YOUR GOAL:
An exact reproduction of all entries is expected.

THE DATA:
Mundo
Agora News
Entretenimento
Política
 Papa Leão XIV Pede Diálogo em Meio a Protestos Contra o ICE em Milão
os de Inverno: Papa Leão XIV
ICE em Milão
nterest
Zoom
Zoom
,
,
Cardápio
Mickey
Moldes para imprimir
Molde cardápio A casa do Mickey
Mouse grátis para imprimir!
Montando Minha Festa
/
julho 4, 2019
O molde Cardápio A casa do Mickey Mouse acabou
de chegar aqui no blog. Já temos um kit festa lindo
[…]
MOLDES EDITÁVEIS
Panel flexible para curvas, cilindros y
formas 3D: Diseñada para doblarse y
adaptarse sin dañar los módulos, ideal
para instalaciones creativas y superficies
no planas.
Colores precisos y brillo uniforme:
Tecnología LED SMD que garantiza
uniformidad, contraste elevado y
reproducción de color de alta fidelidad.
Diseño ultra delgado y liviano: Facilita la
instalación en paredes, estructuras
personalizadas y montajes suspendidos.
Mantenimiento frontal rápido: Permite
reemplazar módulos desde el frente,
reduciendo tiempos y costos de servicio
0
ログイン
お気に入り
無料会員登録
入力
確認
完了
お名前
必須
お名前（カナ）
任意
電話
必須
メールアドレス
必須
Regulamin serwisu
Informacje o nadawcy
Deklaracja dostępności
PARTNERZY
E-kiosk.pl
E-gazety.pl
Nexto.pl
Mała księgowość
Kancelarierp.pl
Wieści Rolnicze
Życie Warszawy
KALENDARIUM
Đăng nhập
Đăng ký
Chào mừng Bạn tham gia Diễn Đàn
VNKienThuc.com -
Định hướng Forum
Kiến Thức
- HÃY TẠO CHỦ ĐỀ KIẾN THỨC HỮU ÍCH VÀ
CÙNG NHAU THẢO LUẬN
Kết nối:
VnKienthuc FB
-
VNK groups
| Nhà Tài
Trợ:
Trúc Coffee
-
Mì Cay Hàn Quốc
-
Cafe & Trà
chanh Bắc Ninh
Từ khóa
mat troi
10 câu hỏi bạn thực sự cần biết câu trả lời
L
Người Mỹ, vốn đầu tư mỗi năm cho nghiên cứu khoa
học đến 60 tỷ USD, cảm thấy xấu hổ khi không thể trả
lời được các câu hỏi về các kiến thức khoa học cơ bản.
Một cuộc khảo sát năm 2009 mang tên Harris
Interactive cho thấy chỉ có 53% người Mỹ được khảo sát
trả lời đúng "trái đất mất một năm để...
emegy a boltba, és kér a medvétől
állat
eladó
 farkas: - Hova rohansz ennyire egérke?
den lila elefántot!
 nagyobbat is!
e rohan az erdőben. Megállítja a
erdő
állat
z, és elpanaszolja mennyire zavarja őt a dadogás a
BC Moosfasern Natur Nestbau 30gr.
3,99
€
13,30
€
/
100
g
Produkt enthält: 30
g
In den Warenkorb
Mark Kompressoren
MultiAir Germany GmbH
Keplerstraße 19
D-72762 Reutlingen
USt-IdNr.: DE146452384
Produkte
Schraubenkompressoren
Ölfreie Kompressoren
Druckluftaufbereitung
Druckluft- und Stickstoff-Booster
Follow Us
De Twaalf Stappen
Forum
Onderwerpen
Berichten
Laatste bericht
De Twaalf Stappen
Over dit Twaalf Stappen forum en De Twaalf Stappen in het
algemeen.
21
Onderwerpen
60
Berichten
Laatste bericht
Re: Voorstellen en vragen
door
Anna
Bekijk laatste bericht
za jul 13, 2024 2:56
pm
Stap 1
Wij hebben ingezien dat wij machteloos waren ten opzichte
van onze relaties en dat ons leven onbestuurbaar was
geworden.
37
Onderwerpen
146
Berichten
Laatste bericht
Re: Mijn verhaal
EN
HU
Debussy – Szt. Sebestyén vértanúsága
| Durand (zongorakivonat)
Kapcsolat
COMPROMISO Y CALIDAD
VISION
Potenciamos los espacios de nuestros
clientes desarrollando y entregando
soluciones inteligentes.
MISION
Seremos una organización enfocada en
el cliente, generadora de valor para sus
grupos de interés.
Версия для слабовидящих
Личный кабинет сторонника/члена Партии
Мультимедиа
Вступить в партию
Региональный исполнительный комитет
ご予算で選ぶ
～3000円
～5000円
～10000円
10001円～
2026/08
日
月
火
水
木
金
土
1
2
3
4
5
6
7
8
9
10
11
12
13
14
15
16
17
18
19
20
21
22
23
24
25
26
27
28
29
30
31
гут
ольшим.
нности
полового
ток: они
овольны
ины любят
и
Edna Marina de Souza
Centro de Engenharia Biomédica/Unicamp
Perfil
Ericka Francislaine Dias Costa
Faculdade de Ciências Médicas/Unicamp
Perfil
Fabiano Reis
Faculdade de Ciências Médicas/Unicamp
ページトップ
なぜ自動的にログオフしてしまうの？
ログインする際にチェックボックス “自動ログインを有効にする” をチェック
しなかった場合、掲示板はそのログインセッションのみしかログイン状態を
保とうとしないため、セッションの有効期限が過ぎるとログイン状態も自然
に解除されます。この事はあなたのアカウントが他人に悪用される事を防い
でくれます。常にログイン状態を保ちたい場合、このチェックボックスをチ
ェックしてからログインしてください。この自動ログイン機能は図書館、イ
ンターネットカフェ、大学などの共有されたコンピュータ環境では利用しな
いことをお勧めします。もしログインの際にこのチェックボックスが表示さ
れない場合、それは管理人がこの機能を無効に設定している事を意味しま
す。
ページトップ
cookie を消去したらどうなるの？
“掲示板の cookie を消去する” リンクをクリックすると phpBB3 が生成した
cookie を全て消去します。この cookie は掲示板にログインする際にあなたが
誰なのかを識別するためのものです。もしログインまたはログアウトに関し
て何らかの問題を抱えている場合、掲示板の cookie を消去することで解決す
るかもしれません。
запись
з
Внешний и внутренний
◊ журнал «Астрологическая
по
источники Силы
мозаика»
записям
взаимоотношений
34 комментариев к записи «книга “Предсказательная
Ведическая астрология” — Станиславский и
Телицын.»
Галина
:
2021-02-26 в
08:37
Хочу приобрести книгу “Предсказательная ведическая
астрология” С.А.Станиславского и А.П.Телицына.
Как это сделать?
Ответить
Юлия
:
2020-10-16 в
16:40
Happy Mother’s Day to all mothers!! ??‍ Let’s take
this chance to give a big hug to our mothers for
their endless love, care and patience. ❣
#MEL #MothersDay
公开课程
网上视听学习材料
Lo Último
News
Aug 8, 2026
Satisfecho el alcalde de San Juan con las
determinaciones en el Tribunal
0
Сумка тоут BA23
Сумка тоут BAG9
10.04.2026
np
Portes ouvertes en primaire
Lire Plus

EXERCISE OUTPUT:
Mundo
Agora News
Entretenimento
Política
 Papa Leão XIV Pede Diálogo em Meio a Protestos Contra o ICE em Milão
os de Inverno: Papa Leão XIV
ICE em Milão
nterest
Zoom
Zoom
,
,
Cardápio
Mickey
Moldes para imprimir
Molde cardápio A casa do Mickey
Mouse grátis para imprimir!
Montando Minha Festa
/
julho 4, 2019
O molde Cardápio A casa do Mickey Mouse acabou
de chegar aqui no blog. Já temos um kit festa lindo
[…]
MOLDES EDITÁVEIS
Panel flexible para curvas, cilindros y
formas 3D: Diseñada para doblarse y
adaptarse sin dañar los módulos, ideal
para instalaciones creativas y superficies
no planas.
Colores precisos y brillo uniforme:
Tecnología LED SMD que garantiza
uniformidad, contraste elevado y
reproducción de color de alta fidelidad.
Diseño ultra delgado y liviano: Facilita la
instalación en paredes, estructuras
personalizadas y montajes suspendidos.
Mantenimiento frontal rápido: Permite
reemplazar módulos desde el frente,
reduciendo tiempos y costos de servicio
0
ログイン
お気に入り
無料会員登録
入力
確認
完了
お名前
必須
お名前（カナ）
任意
電話
必須
メールアドレス
必須
Regulamin serwisu
Informacje o nadawcy
Deklaracja dostępności
PARTNERZY
E-kiosk.pl
E-gazety.pl
Nexto.pl
Mała księgowość
Kancelarierp.pl
Wieści Rolnicze
Życie Warszawy
KALENDARIUM
Đăng nhập
Đăng ký
Chào mừng Bạn tham gia Diễn Đàn
VNKienThuc.com -
Định hướng Forum
Kiến Thức
- HÃY TẠO CHỦ ĐỀ KIẾN THỨC HỮU ÍCH VÀ
CÙNG NHAU THẢO LUẬN
Kết nối:
VnKienthuc FB
-
VNK groups
| Nhà Tài
Trợ:
Trúc Coffee
-
Mì Cay Hàn Quốc
-
Cafe & Trà
chanh Bắc Ninh
Từ khóa
mat troi
10 câu hỏi bạn thực sự cần biết câu trả lời
L
Người Mỹ, vốn đầu tư mỗi năm cho nghiên cứu khoa
học đến 60 tỷ USD, cảm thấy xấu hổ khi không thể trả
lời được các câu hỏi về các kiến thức khoa học cơ bản.
Một cuộc khảo sát năm 2009 mang tên Harris
Interactive cho thấy chỉ có 53% người Mỹ được khảo sát
trả lời đúng "trái đất mất một năm để...
emegy a boltba, és kér a medvétől
állat
eladó
 farkas: - Hova rohansz ennyire egérke?
den lila elefántot!
 nagyobbat is!
e rohan az erdőben. Megállítja a
erdő
állat
z, és elpanaszolja mennyire zavarja őt a dadogás a
BC Moosfasern Natur Nestbau 30gr.
3,99
€
13,30
€
/
100
g
Produkt enthält: 30
g
In den Warenkorb
Mark Kompressoren
MultiAir Germany GmbH
Keplerstraße 19
D-72762 Reutlingen
USt-IdNr.: DE146452384
Produkte
Schraubenkompressoren
Ölfreie Kompressoren
Druckluftaufbereitung
Druckluft- und Stickstoff-Booster
Follow Us
De Twaalf Stappen
Forum
Onderwerpen
Berichten
Laatste bericht
De Twaalf Stappen
Over dit Twaalf Stappen forum en De Twaalf Stappen in het
algemeen.
21
Onderwerpen
60
Berichten
Laatste bericht
Re: Voorstellen en vragen
door
Anna
Bekijk laatste bericht
za jul 13, 2024 2:56
pm
Stap 1
Wij hebben ingezien dat wij machteloos waren ten opzichte
van onze relaties en dat ons leven onbestuurbaar was
geworden.
37
Onderwerpen
146
Berichten
Laatste bericht
Re: Mijn verhaal
EN
HU
Debussy – Szt. Sebestyén vértanúsága
| Durand (zongorakivonat)
Kapcsolat
COMPROMISO Y CALIDAD
VISION
Potenciamos los espacios de nuestros
clientes desarrollando y entregando
soluciones inteligentes.
MISION
Seremos una organización enfocada en
el cliente, generadora de valor para sus
grupos de interés.
Версия для слабовидящих
Личный кабинет сторонника/члена Партии
Мультимедиа
Вступить в партию
Региональный исполнительный комитет
ご予算で選ぶ
～3000円
～5000円
～10000円
10001円～
2026/08
日
月
火
水
木
金
土
1
2
3
4
5
6
7
8
9
10
11
12
13
14
15
16
17
18
19
20
21
22
23
24
25
26
27
28
29
30
31
гут
ольшим.
нности
полового
ток: они
овольны
ины любят
и
Edna Marina de Souza
Centro de Engenharia Biomédica/Unicamp
Perfil
Ericka Francislaine Dias Costa
Faculdade de Ciências Médicas/Unicamp
Perfil
Fabiano Reis
Faculdade de Ciências Médicas/Unicamp
ページトップ
なぜ自動的にログオフしてしまうの？
ログインする際にチェックボックス “自動ログインを有効にする” をチェック
しなかった場合、掲示板はそのログインセッションのみしかログイン状態を
保とうとしないため、セッションの有効期限が過ぎるとログイン状態も自然
に解除されます。この事はあなたのアカウントが他人に悪用される事を防い
でくれます。常にログイン状態を保ちたい場合、このチェックボックスをチ
ェックしてからログインしてください。この自動ログイン機能は図書館、イ
ンターネットカフェ、大学などの共有されたコンピュータ環境では利用しな
いことをお勧めします。もしログインの際にこのチェックボックスが表示さ
れない場合、それは管理人がこの機能を無効に設定している事を意味しま
す。
ページトップ
cookie を消去したらどうなるの？
“掲示板の cookie を消去する” リンクをクリックすると phpBB3 が生成した
cookie を全て消去します。この cookie は掲示板にログインする際にあなたが
誰なのかを識別するためのものです。もしログインまたはログアウトに関し
て何らかの問題を抱えている場合、掲示板の cookie を消去することで解決す
るかもしれません。
запись
з
Внешний и внутренний
◊ журнал «Астрологическая
по
источники Силы
мозаика»
записям
взаимоотношений
34 комментариев к записи «книга “Предсказательная
Ведическая астрология” — Станиславский и
Телицын.»
Галина
:
2021-02-26 в
08:37
Хочу приобрести книгу “Предсказательная ведическая
астрология” С.А.Станиславского и А.П.Телицына.
Как это сделать?
Ответить
Юлия
:
2020-10-16 в
16:40
Happy Mother’s Day to all mothers!! ??‍ Let’s take
this chance to give a big hug to our mothers for
their endless love, care and patience. ❣
#MEL #MothersDay
公开课程
网上视听学习材料
Lo Último
News
Aug 8, 2026
Satisfecho el alcalde de San Juan con las
determinaciones en el Tribunal
0
Сумка тоут BA23
Сумка тоут BAG9
10.04.2026
np
Portes ouvertes en primaire
Lire Plus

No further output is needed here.